Over the next several months, I had dozens of X-rays and two MRIs. I 
saw a back surgeon, a neurologist and more of my physician than I ever 
wanted to.

I raced to the doctor's office, demanding to see someone immediately, 
the day the nurse called and said my back X-rays showed "something." I 
had spina bifida occulta, a minor birth defect in my spine that had 
gone undiagnosed for 32 years.

The X-rays also showed I had a sixth lumbar vertebrae, when normally 
people have five, and the neurologist mentioned he thought I might have 
multiple sclerosis. I wept in terror.

By mid-summer, the doctors concluded that I had sciatica. They 
recommended I lose those extra 30 pounds and perhaps take up some 
strengthening exercises, maybe yoga or tai chi. For the occasional back 
spasms, they recommended muscle relaxants and pain killers.

For a while I walked and tried to lose weight, but the constant 
tripping and stumbling made the doctor's advice difficult to follow. 
Sitting on a curb with scraped hands and knees as strangers asked if I 
was okay proved to be too much.

Over the next few years, I packed on another 20 pounds and fought 
semi-regular bouts of incredible pain. I couldn't walk half a mile 
without stumbling.

After four years, and a bout of double vision, the original diagnosis 
of MS reared its ugly head again. This time the lumbar puncture proved 
beyond a doubt that I had multiple sclerosis.

I cried myself to sleep, convinced the diagnosis doomed me to a 
wheelchair or worse. I imagined drooling on myself and being unable to 
take care of my own needs. I also gave up on getting back into shape.

+ + + +

What is expected -
Copy out the entire account of the spine problems and multiple sclerosis diagnosis word for word.

+ + + +

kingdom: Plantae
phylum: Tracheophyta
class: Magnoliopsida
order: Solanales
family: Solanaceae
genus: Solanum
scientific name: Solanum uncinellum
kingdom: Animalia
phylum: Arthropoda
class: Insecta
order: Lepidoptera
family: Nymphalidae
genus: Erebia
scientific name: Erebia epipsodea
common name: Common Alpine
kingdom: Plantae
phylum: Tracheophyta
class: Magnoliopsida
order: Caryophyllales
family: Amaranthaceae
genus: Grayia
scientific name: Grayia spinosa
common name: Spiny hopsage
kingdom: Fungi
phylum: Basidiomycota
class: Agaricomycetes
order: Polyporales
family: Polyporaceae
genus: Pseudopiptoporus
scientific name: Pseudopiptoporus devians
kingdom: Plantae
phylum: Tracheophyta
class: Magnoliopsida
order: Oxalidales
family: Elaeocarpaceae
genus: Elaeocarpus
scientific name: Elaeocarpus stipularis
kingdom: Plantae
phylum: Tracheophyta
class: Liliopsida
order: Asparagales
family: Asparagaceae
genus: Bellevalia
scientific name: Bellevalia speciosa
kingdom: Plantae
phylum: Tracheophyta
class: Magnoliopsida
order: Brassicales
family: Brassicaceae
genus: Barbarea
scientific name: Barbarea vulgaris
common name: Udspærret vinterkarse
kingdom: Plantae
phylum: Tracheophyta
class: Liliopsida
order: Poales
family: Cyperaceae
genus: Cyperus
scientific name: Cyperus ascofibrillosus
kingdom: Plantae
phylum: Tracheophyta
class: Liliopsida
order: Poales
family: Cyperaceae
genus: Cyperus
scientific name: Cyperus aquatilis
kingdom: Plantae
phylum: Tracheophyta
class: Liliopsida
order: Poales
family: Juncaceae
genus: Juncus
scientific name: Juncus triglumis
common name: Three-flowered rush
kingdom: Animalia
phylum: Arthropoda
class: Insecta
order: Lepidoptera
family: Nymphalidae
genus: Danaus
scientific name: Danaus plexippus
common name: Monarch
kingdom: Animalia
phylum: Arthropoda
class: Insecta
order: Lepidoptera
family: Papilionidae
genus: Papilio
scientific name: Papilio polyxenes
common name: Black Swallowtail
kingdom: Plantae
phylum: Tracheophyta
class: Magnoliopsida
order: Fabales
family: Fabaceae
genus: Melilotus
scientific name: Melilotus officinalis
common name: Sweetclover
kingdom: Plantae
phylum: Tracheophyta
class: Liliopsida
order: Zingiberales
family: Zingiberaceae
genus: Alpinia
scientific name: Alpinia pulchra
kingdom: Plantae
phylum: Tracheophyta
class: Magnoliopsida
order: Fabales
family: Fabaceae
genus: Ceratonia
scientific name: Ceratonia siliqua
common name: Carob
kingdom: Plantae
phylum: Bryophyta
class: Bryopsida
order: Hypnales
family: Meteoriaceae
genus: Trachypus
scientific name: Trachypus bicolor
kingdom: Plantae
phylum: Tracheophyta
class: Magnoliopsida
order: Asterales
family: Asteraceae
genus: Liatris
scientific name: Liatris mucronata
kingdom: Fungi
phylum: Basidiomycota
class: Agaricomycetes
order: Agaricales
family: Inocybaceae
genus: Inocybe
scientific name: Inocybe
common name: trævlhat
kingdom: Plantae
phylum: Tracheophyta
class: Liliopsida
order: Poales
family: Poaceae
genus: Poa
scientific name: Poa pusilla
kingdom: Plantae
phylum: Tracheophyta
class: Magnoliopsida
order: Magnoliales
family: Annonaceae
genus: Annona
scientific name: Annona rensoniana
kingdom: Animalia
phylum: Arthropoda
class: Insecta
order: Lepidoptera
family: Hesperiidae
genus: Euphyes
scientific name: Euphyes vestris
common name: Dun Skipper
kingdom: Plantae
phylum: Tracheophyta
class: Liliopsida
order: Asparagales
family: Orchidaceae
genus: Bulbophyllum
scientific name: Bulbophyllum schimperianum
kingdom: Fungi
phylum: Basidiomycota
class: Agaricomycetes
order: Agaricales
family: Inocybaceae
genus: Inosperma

+ + + +

Exercise response -
Over the next several months, I had dozens of X-rays and two MRIs. I 
saw a back surgeon, a neurologist and more of my physician than I ever 
wanted to.

I raced to the doctor's office, demanding to see someone immediately, 
the day the nurse called and said my back X-rays showed "something." I 
had spina bifida occulta, a minor birth defect in my spine that had 
gone undiagnosed for 32 years.

The X-rays also showed I had a sixth lumbar vertebrae, when normally 
people have five, and the neurologist mentioned he thought I might have 
multiple sclerosis. I wept in terror.

By mid-summer, the doctors concluded that I had sciatica. They 
recommended I lose those extra 30 pounds and perhaps take up some 
strengthening exercises, maybe yoga or tai chi. For the occasional back 
spasms, they recommended muscle relaxants and pain killers.

For a while I walked and tried to lose weight, but the constant 
tripping and stumbling made the doctor's advice difficult to follow. 
Sitting on a curb with scraped hands and knees as strangers asked if I 
was okay proved to be too much.

Over the next few years, I packed on another 20 pounds and fought 
semi-regular bouts of incredible pain. I couldn't walk half a mile 
without stumbling.

After four years, and a bout of double vision, the original diagnosis 
of MS reared its ugly head again. This time the lumbar puncture proved 
beyond a doubt that I had multiple sclerosis.

I cried myself to sleep, convinced the diagnosis doomed me to a 
wheelchair or worse. I imagined drooling on myself and being unable to 
take care of my own needs. I also gave up on getting back into shape.